Red Hat announced April 10 that it was looking to acquire JBoss for $350 million, a move that significantly expands its reach and product portfolio, but puts the open-source vendor in direct competition with partner IBMs WebSphere products going forward.
“We have a strategic relationship with both Red Hat and Novell around Linux, and nothing has changed there. Red Hat is still number one in the Linux market, and we are still number one in Linux server revenue, and so that provides a really strong, fundamental relationship here,” said Scott Handy, IBMs vice president for Linux and open source, in Somers, N.Y.
IBMs viewpoint on JBoss and Java and that part of the industry was basically that all Java was good.
“We are all on the same side of the fence here; all Java is good. We have a very balanced point of view here, and as the Java world has always worked, we cooperate on standards and compete on implementations,” he said.
Ultimately, there are the closed Microsoft .Net environment and the open Java environment, which IBM likes.
The open-source versions of all this has helped accelerate more of the adoption of open standards and open source, which IBM views as a very good thing, he said.
IBM is also participating in that through acquisitions such as Gluecode and reaching places that WebSphere had not reached previously with its strategies, particularly in the SMB space and in emerging countries, Handy said.
“Our strategies are all actually aligned from that point of view, IBM just brings the value-add from a product perspective through WebSphere and our strategy there is to leverage the adoption of Java and the standard but bring value-add through a set of solutions on top of that through the WebSphere family of products. Thats the instantiation of our strategy that happens to be built on Java,” he said.
Asked if the fact that Red Hat will now compete with WebSphere through the JBoss products would affect the deals IBM could and would make with it, Handy said not a lot has really changed because WebSphere runs on both Red Hat Enterprise Linux and SUSE Linux Enterprise Server and JBoss used to be out there and existed, and is still out there and exists now.
He also rebuffed analyst speculation that IBM could work more closely with Novell going forward at the expense of Red Hat.
“So, again, Im not sure anything fundamentally changes. Every partner that IBM has we probably compete in some areas and cooperate in others, and we are very used to that,” he said.
“So, again, Im not sure anything fundamentally changes. Every partner that IBM has we probably compete in some areas and co-operate in others and we are very used to that.
“There is also a reason we have strategic alliances with two Linux vendors, to keep the market open, and we are all on the open side of the fence, which is the side that customers want. So we are all doing this together,” he said.

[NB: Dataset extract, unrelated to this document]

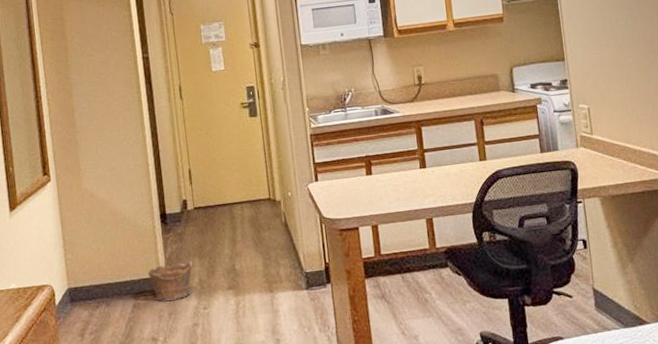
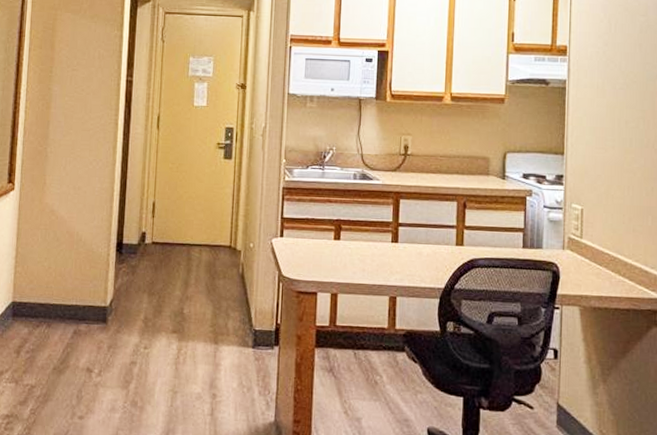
clay pot: present [148,261,193,301] -> none [94,295,140,334]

Asked if IBM was interested in having WebSphere on Solaris x86 being delivered on Sun or IBM boxes, as has been floated as a possibility going forward by Peder Ulander, vice president of software marketing at Sun Microsystems, of Santa Clara, Calif., Handy said IBM is happy with its existing relationships.
IBM has a lot of customers who are running WebSphere on Solaris Sparc and who are looking to move off this, as well as a subset of clients who have said that as they transition to Linux or something more open, they want to evaluate Solaris 10 on x86.
“But in most cases, if not all, that Ive been involved with, that has been a transitionary step to make it easier because the applications were architected on Solaris.
“Also, from a long-term ecosystem point of view, I believe pretty strongly that there is not room for a third, high-volume operating system on x86, where there is already Windows and Linux,” he said.